Collected data
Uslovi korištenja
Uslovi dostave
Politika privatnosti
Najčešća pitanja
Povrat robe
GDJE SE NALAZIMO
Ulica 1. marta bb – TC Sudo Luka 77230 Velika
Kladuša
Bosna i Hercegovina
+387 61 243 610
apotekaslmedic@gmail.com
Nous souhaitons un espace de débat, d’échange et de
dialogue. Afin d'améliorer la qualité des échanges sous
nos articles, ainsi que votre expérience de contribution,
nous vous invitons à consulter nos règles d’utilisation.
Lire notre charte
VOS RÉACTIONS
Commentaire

Exercise brief:
Please update the records by replacing "Bosna i Hercegovina" with "BiH" wherever it occurs, leaving everything else unchanged.

Task answer:
Uslovi korištenja
Uslovi dostave
Politika privatnosti
Najčešća pitanja
Povrat robe
GDJE SE NALAZIMO
Ulica 1. marta bb – TC Sudo Luka 77230 Velika
Kladuša
BiH
+387 61 243 610
apotekaslmedic@gmail.com
Nous souhaitons un espace de débat, d’échange et de
dialogue. Afin d'améliorer la qualité des échanges sous
nos articles, ainsi que votre expérience de contribution,
nous vous invitons à consulter nos règles d’utilisation.
Lire notre charte
VOS RÉACTIONS
Commentaire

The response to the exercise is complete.